As part of the festivities, the NHL hosted their inaugural All-Star Pride Cup alongside the Toronto Gay Hockey Association and Pride Tape, on February 3. The teams were coached by former NHL player and current NHL Director of Social Impact, Growth and Fan Development Andrew Ference, and former NHL executive and current PWHL executive and advocate Brian Burke.

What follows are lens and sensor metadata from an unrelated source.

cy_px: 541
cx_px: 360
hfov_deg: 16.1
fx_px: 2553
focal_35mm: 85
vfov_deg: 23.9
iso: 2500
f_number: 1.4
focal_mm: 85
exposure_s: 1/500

===Professional Women's Hockey League Showcase===

A Professional Women's Hockey League 3-on-3 Showcase game was played to conclude All-Star Thursday on February 1. Two teams of 12 players competed in one 20-minute game. The teams were named in honor of former tennis players and current PWHL advisory board members Billie Jean King and Ilana Kloss.

===Mascot Showdown===
Throughout the weekend, the thirty team mascots (the New York Rangers and Detroit did not have costumed mascots) competed in a series of events and competitions pitting the Eastern Conference against the Western Conference. Events included: Dodgeball, Skills Competition (Breakaway Challenge, Accuracy Shooting, Hardest Shot, Fastest Hoverboard, and T-Shirt Targets), Ice Hockey, Street Hockey, and Musical Chairs. Each competition was preceded by a mascot parade to the rink and concluded with a customary handshake line, demonstrating good sportsmanship. The Dodgeball game was won by the Western Conference, while the Eastern Conference won the Skills Competition, Ice Hockey game, and Street Hockey game.

===Entertainment===
Toronto Maple Leafs anthem singer and Canada's Got Talent season 4 finalist Natalie Morris performed the Canadian and American national anthems during NHL All-Star Thursday.

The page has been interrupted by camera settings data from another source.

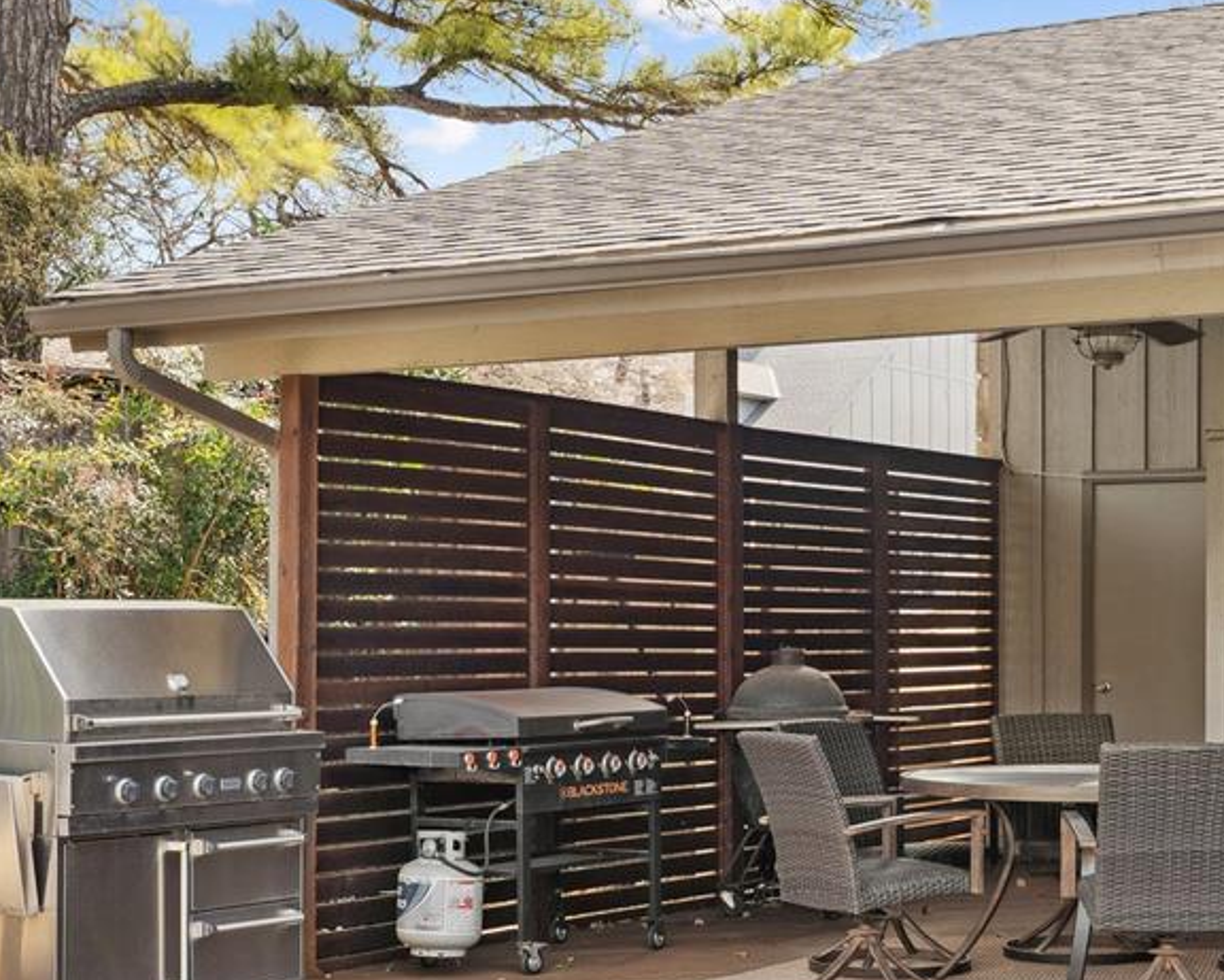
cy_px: 676
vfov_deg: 21.8
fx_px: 2536
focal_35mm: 70
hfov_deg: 27.0
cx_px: 794
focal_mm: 28
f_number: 4.5
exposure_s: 1/800
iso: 200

R&B singer Chxrry22 performed the Canadian national anthem and pop singer and Fifth Harmony member Dinah Jane performed the American national anthem to open the Skills Competition on February 2, 2024, while country singer Owen Riegling, rock band The Glorious Sons and singer-songwriter TALK headlined performances.

The All-Star Game on February 3 featured DJ duo Loud Luxury during the player introductions, country music duo and America's Got Talent season 19 contestant The Reklaws performing the Canadian national anthem, R&B singer Kiana Ledé performing the American national anthem, and pop singer and Team McKinnon celebrity co-captain Tate McRae performing during the second intermission.

American Sign Language interpretation was provided for all performances, by Lisa Dressler for All-Star Thursday and Lisa Faria for the Skills Competition and the All-Star Game.

==Media rights==
In Canada, the players fantasy draft, the Skills Competition, and the All-Star Game were broadcast in English on Sportsnet. CBC also simulcast the Sportsnet coverage of the All-Star Game, while Citytv simulcast the ABC broadcast of that game for simultaneous substitution purposes. All three events were broadcast on TVA Sports in French, and streamed live in Canada on Sportsnet+.

In the U.S., ESPN2 covered the players fantasy draft, ESPN broadcast the Skills Competition, and ABC broadcast the All-Star Game. The players fantasy draft, Skills Competition, and the All-Star Game were streamed live in the U.S. on ESPN+.